Riguardo al processo di re-industrializazione è stato confermato da parte del Governo il progetto di produzione energetica sulle biomasse da parte di Mossi e Ghisolfi (posti stimati circa 350). Ci è stato comunicato che è in stato avanzato e nelle prossime settimane verrà individuata l’area produttiva e delle coltivazioni.
Invitalia chi ha comunicato invece che una società con management italiano e fondo d’investimento estero ha presentato una richiesta per accedere a un finanziamento per accordo di sviluppo. L’iniziativa imprenditoriale riguarda la produzione di auto ibride con 350 milioni d’investimento con un’ipotesi occupazionale di 500 dipendenti, entro cinque settimane verrà definita l’istanza di finanziamento. L’investimento partirà entro il 2014.

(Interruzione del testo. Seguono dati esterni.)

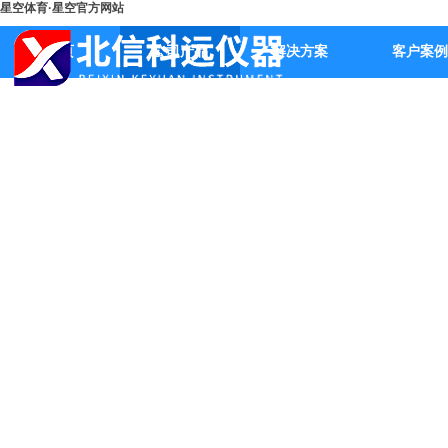
星空体育·星空官方网站
首页
公司产品
解决方案
客户案例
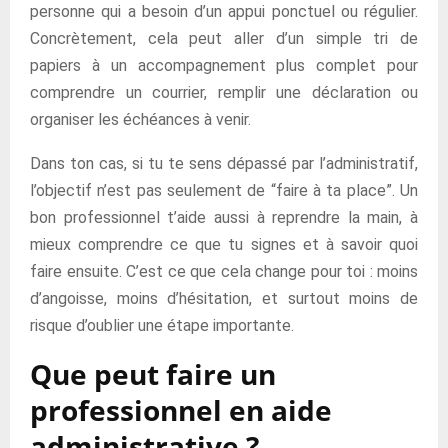
personne qui a besoin d’un appui ponctuel ou régulier.
Concrètement, cela peut aller d’un simple tri de
papiers à un accompagnement plus complet pour
comprendre un courrier, remplir une déclaration ou
organiser les échéances à venir.
Dans ton cas, si tu te sens dépassé par l’administratif,
l’objectif n’est pas seulement de “faire à ta place”. Un
bon professionnel t’aide aussi à reprendre la main, à
mieux comprendre ce que tu signes et à savoir quoi
faire ensuite. C’est ce que cela change pour toi : moins
d’angoisse, moins d’hésitation, et surtout moins de
risque d’oublier une étape importante.
Que peut faire un
professionnel en aide
administrative ?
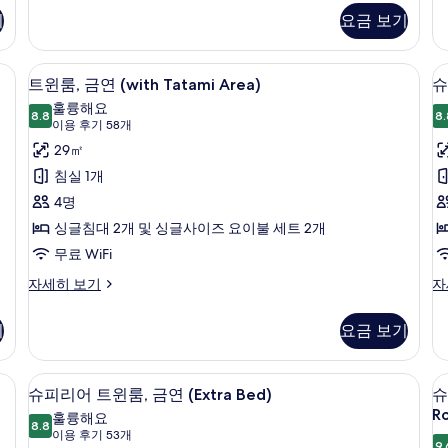
리
리
모
기
요금 보기
어
어
두
룸,
트
금
리
 책상, 노트북 작업 공간
보
오리/거위털 이불, 객실 내 금고, 책상,
트
4
연
플
트윈룸, 금연 (with Tatami Area)
슈
기
윈
(King)
룸,
훌륭해요
자
8.8
금
8.
8.8점 만점 중 10점
룸,
(이
이용 후기 58개
세
연
용
금
29㎡
히
자
후
보
세
연
침실 1개
룸
기
히
기
(with
4명
보
58
Tatami
기
싱글침대 2개 및 싱글사이즈 요이불 세트 2개
개)
Area)
(
무료 WiFi
사
트
슈
자세히 보기
자
진
윈
피
룸,
리
모
기
요금 보기
금
어
두
연
룸,
(with
금
보
 책상, 노트북 작업 공간
오리/거위털 이불, 객실 내 금고, 책상,
슈
2
Tatami
연
슈피리어 트윈룸, 금연 (Extra Bed)
슈
기
피
Area)
(Q
R
훌륭해요
자
8.8
자
8.8점 만점 중 10점
리
(이
이용 후기 53개
세
세
9.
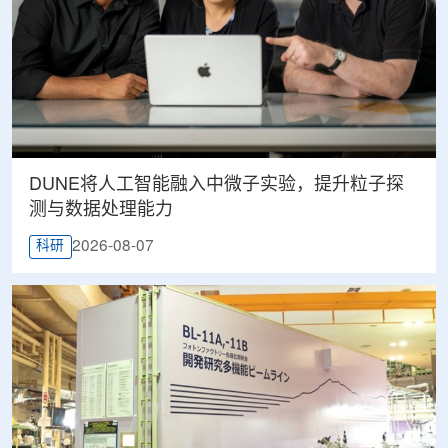
DUNE将人工智能融入中微子实验，提升粒子探
测与数据处理能力
2026-08-07
科研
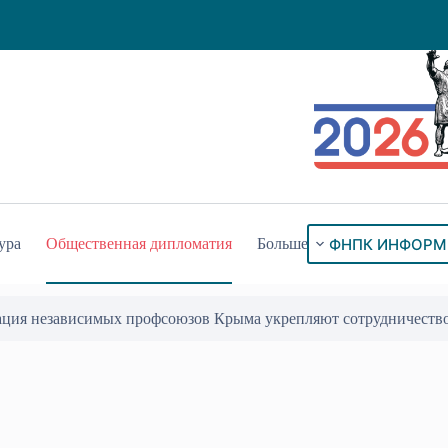
ФНПК ИНФОРМ
ура
Общественная дипломатия
Больше
ого знака «За гражданское служение»
17 Июл 2026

Un’altra iniziativa imprenditoriale riguarda il campo della produzione di batterie con un impatto occupazionale di 80 unità, ed è in fase d’istruttoria.
Come Fim abbiamo ribadito la necessità di definire una tempistica precisa per esaminare lo stato di avanzamento dei progetti industriali e il loro effettivo impatto occupazionale. Entro il mese di maggio il governo si è impegnato in tal senso ad convocare tutte le parti per definire tutti gli aspetti legati ai vari piani industriali, nonché l’accordo di programma complessivo.